• **What this task involves**
In the data below, find each line containing the string "ankle" and return it.

================================

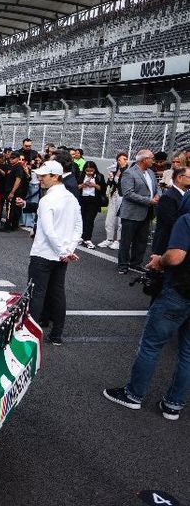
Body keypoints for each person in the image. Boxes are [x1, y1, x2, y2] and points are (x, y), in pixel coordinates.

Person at [103, 195, 190, 420]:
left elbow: (175, 257)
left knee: (151, 345)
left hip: (179, 291)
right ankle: (173, 405)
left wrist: (160, 261)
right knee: (187, 353)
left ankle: (133, 394)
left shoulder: (186, 220)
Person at [15, 160, 82, 345]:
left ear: (55, 176)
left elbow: (48, 230)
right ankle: (56, 335)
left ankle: (31, 337)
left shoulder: (47, 200)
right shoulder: (71, 198)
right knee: (57, 293)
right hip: (62, 255)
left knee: (36, 294)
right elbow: (78, 227)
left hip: (44, 254)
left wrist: (63, 250)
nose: (40, 179)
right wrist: (68, 250)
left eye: (44, 176)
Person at [117, 150, 161, 274]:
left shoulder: (151, 172)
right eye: (152, 158)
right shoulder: (129, 173)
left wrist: (158, 195)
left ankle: (136, 263)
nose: (153, 161)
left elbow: (157, 187)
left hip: (147, 212)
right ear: (144, 160)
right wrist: (149, 201)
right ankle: (123, 265)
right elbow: (128, 193)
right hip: (131, 213)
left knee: (141, 241)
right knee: (126, 241)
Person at [151, 166, 188, 256]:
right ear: (180, 178)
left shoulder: (185, 195)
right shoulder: (168, 197)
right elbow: (170, 222)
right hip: (167, 245)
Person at [99, 152, 128, 250]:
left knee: (120, 220)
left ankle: (118, 240)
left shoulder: (128, 171)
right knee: (109, 218)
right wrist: (110, 179)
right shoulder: (115, 169)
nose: (122, 161)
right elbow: (110, 184)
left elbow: (124, 183)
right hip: (114, 195)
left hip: (123, 197)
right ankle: (109, 239)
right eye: (119, 159)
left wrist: (122, 168)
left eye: (124, 159)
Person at [77, 161, 106, 249]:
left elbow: (103, 189)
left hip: (94, 201)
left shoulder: (99, 176)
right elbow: (76, 187)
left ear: (95, 169)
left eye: (91, 171)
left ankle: (87, 238)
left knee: (89, 220)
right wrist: (83, 185)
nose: (89, 173)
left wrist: (94, 185)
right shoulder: (81, 175)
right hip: (82, 200)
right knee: (81, 219)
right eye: (87, 171)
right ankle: (81, 237)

================================

• **Exercise answer**
right ankle: (173, 405)
left ankle: (133, 394)
right ankle: (56, 335)
left ankle: (31, 337)
left ankle: (136, 263)
right ankle: (123, 265)
left ankle: (118, 240)
right ankle: (109, 239)
left ankle: (87, 238)
right ankle: (81, 237)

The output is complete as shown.